__Description of the task__.
When a line in the data below includes "teikėjai", pick it out and copy it.

__Records__.
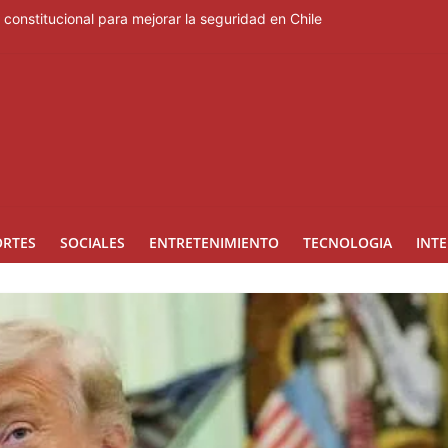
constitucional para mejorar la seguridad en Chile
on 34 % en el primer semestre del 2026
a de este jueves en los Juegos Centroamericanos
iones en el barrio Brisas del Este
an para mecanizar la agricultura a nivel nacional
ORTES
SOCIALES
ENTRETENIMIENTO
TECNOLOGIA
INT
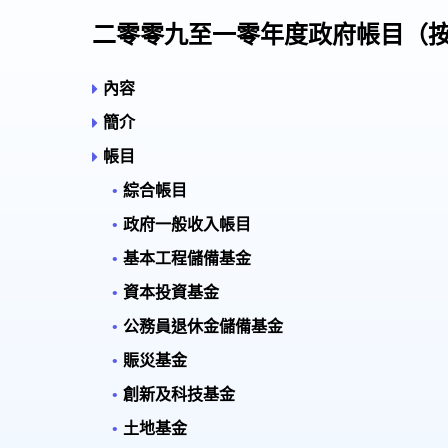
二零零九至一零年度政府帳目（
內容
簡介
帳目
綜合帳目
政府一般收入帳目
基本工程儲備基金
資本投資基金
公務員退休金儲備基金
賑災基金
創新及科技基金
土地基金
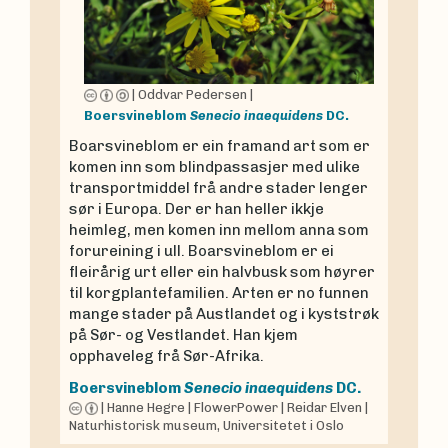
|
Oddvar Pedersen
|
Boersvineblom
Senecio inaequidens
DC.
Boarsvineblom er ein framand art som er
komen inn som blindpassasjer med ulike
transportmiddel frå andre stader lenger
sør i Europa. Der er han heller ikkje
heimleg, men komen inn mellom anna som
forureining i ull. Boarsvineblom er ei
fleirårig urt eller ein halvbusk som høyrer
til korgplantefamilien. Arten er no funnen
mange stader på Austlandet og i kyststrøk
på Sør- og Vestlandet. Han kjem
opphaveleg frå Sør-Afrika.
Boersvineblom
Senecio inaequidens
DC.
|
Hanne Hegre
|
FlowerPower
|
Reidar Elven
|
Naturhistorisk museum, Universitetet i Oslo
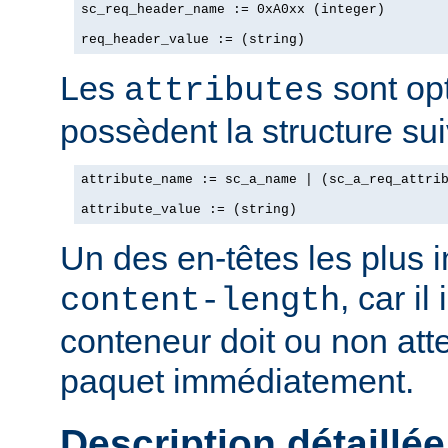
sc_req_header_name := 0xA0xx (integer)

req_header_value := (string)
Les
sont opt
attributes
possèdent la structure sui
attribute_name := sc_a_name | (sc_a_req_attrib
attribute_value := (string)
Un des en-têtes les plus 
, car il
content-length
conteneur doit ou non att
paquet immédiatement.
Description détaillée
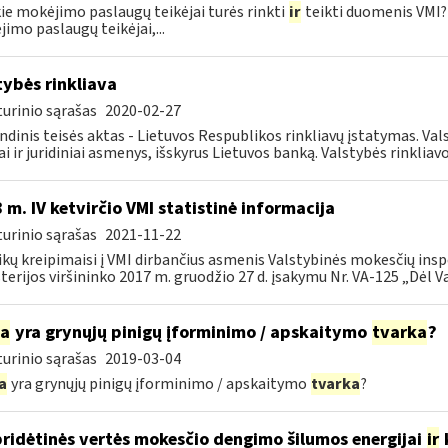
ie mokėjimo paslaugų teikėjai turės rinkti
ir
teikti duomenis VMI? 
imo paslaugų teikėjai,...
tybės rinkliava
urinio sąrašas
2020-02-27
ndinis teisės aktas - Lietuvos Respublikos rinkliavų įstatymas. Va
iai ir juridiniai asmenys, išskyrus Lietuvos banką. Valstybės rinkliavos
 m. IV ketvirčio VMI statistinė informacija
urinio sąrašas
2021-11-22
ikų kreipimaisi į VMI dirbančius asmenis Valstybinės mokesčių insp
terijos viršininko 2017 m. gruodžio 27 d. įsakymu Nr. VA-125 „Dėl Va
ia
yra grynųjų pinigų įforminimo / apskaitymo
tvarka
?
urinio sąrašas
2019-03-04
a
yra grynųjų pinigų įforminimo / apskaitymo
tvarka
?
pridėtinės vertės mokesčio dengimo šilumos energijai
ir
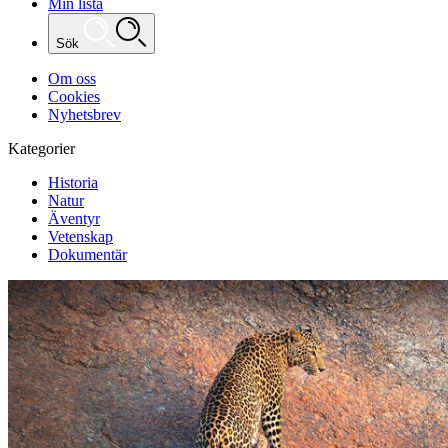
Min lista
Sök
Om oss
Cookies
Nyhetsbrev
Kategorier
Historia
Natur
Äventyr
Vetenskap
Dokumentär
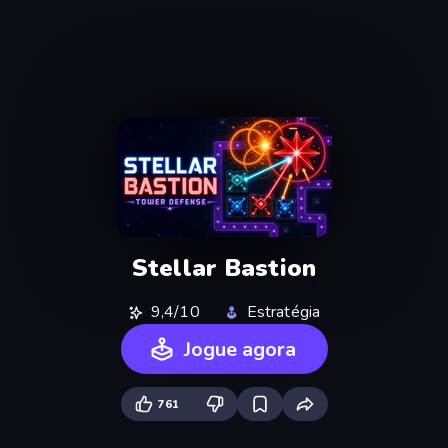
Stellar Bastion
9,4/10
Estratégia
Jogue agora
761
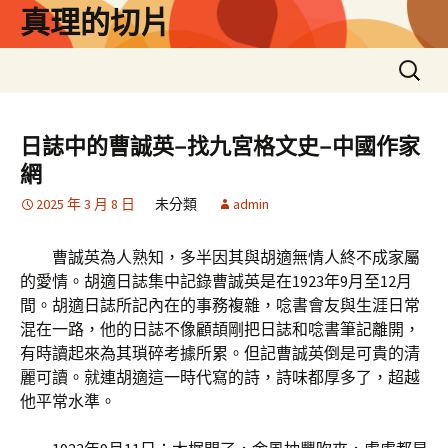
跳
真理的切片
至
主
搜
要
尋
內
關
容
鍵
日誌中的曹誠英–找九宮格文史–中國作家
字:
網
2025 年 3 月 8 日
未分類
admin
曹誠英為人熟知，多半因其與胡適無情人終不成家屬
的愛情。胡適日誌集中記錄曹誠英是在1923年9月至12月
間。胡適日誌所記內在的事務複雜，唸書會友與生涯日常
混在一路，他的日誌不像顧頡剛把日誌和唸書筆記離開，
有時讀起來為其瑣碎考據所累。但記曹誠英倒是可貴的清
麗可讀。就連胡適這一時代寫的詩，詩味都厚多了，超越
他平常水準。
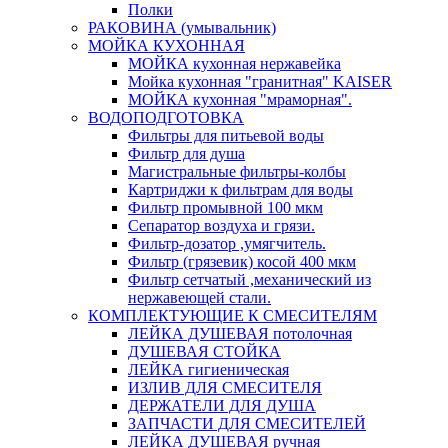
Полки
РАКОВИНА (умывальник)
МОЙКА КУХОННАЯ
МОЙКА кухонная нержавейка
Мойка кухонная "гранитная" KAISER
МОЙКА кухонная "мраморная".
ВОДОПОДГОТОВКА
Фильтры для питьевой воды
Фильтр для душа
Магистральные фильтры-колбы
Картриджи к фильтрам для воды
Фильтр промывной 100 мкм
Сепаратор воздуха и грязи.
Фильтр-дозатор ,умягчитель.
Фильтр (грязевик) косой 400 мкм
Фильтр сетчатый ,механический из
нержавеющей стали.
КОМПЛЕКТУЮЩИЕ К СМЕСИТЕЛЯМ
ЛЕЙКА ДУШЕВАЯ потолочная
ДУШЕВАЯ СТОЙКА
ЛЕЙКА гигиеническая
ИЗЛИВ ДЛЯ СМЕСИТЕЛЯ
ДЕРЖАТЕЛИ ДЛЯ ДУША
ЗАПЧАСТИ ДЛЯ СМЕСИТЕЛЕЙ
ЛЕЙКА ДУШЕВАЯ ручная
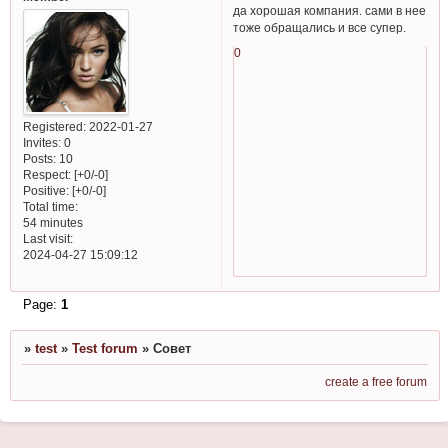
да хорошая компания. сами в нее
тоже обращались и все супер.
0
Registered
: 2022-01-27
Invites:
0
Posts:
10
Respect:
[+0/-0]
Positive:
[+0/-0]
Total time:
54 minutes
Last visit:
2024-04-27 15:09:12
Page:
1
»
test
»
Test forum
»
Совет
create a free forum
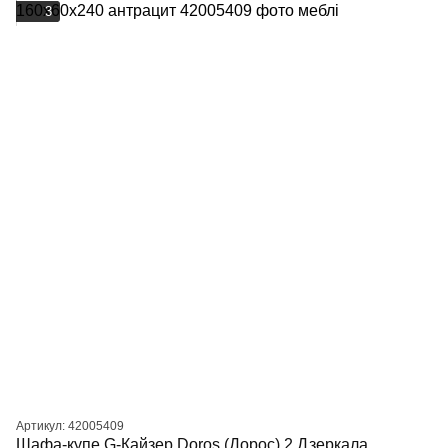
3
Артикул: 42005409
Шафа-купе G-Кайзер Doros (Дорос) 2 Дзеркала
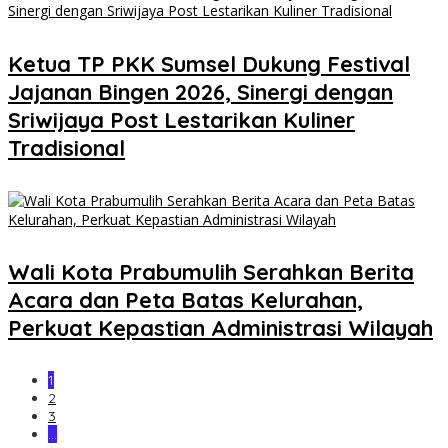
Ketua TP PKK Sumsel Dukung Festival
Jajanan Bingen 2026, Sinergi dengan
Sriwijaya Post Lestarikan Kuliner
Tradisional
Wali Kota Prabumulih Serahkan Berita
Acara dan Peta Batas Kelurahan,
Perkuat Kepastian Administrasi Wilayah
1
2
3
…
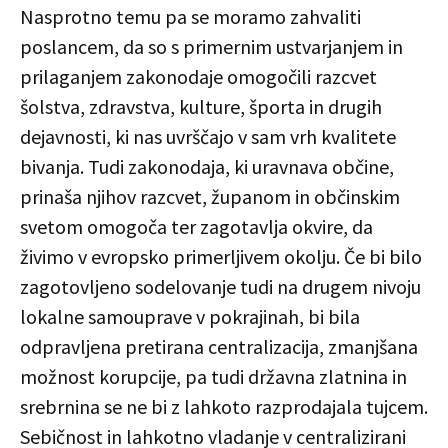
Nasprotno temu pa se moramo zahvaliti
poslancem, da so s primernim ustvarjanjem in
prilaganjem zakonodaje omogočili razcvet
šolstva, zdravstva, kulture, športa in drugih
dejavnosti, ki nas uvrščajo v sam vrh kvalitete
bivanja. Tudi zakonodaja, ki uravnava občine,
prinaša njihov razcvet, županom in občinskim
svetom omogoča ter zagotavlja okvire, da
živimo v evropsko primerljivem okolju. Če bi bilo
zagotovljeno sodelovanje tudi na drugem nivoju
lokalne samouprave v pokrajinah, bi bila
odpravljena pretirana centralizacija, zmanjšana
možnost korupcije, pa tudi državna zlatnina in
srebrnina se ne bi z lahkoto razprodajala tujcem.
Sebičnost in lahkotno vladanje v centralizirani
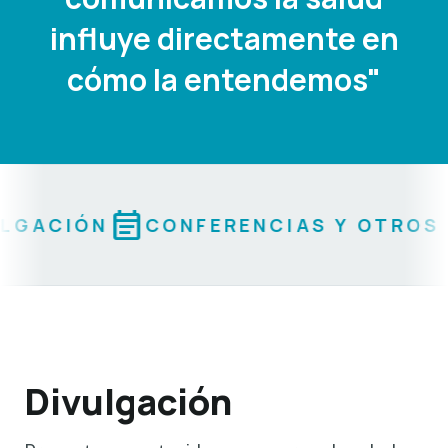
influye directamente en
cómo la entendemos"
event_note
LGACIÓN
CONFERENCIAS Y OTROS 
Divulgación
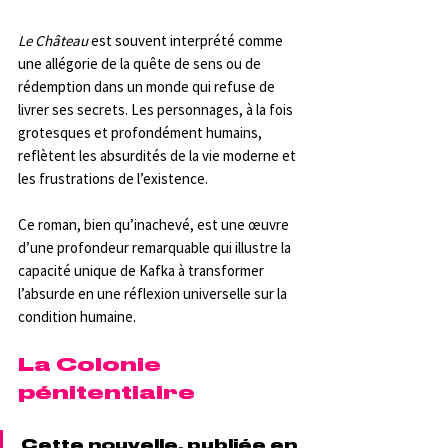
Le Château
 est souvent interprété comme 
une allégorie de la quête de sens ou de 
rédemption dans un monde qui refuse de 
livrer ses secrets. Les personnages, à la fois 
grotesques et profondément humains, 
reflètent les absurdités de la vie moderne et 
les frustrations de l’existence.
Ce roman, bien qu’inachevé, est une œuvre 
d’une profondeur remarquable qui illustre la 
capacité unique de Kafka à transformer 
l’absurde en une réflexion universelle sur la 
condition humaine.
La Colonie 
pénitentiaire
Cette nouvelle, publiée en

__Response to this exercise__.
ie mokėjimo paslaugų teikėjai turės rinkti
imo paslaugų teikėjai,...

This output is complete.